■ **TEXTO PARA ANÁLISE**

INSIGHTS: Empresários, investidores e economistas falam cada vez mais a língua dos ambientalistas sobre a relevância da restauração. Qual é a mensagem que fica?
Rosa Lemos de Sá: Que não podemos olhar os extremos. Temos que olhar o benefício da conservação e da restauração e a necessidade da sobrevivência da floresta e da sua biodiversidade, mas não podemos descolar da vida das pessoas. As pessoas precisam gerar renda. Precisam sobreviver. Nós também precisamos potencializar a geração de renda e a sobrevivência das pessoas. Em alguns casos, apoiaremos a conservação da floresta e o impedimento de qualquer tipo de uso. Em outros casos, favoreceremos o desenvolvimento sustentável para a geração de serviços ecossistêmicos e benefícios socioambientais. Jamais teremos uma economia florestal se só cercarmos e preservarmos.
É por isso que o Funbio está cada vez mais investindo em restauração de paisagens florestais?
RS: Veja, já consolidamos uma agenda sólida de apoio às unidades de conservação, que continua sendo o nosso carro-chefe. Agora, estamos investindo cada vez mais em restauração e queremos acrescentar o reflorestamento com espécies nativas. A Amazônia tem um grau de proteção muito bom, mas a Mata Atlântica precisa urgentemente de restauração. Olhamos para esse bioma com carinho, ainda que não exclusivamente. Os doadores já tem nos procurado porque entenderam que entramos na agenda. Queremos também atuar com força na Caatinga, no Cerrado e no Pantanal, que são três biomas esquecidos que merecem a atenção tanto em conservação quanto em reflorestamento. Essa é a contribuição que gostaríamos de dar nos próximos anos.
A restauração é importante em um mundo em transição. Precisamos fazer, mas não sabemos apontar precisamente quanto de investimento será necessário para isso. Esse valor pode ser mensurado?

■ **INSTRUÇÕES DAS TAREFAS**
1. De acordo com a entrevista sobre restauração florestal, qual bioma precisa urgentemente de restauração?
2. Copie da entrevista sobre restauração florestal o trecho que começa em "É por isso que" e vai até "nos próximos anos.", incluindo essas palavras finais.
Os itens não são necessários aqui.

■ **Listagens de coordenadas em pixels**
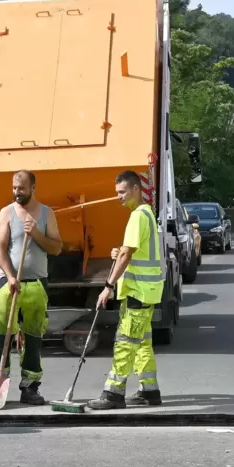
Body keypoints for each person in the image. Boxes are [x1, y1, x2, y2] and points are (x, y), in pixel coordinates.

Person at [87, 170, 164, 410]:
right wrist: (120, 251)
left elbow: (127, 254)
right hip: (147, 289)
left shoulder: (137, 216)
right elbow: (130, 250)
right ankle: (149, 392)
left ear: (136, 189)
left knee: (125, 342)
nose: (118, 197)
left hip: (138, 291)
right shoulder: (146, 213)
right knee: (142, 343)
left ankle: (113, 393)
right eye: (117, 193)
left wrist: (107, 286)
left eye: (122, 192)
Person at [0, 170, 62, 405]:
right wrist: (10, 276)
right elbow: (0, 249)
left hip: (37, 284)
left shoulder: (46, 213)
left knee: (32, 337)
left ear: (33, 188)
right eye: (14, 188)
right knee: (2, 334)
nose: (16, 192)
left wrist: (37, 234)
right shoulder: (6, 213)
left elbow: (56, 248)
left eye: (21, 188)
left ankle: (30, 388)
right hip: (10, 283)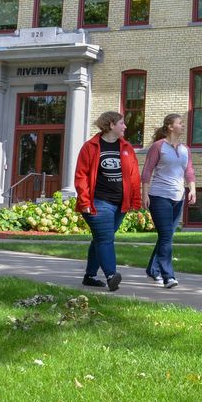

■ **RESPOSTAS**
1. A Mata Atlântica.

2.
É por isso que o Funbio está cada vez mais investindo em restauração de paisagens florestais?
RS: Veja, já consolidamos uma agenda sólida de apoio às unidades de conservação, que continua sendo o nosso carro-chefe. Agora, estamos investindo cada vez mais em restauração e queremos acrescentar o reflorestamento com espécies nativas. A Amazônia tem um grau de proteção muito bom, mas a Mata Atlântica precisa urgentemente de restauração. Olhamos para esse bioma com carinho, ainda que não exclusivamente. Os doadores já tem nos procurado porque entenderam que entramos na agenda. Queremos também atuar com força na Caatinga, no Cerrado e no Pantanal, que são três biomas esquecidos que merecem a atenção tanto em conservação quanto em reflorestamento. Essa é a contribuição que gostaríamos de dar nos próximos anos.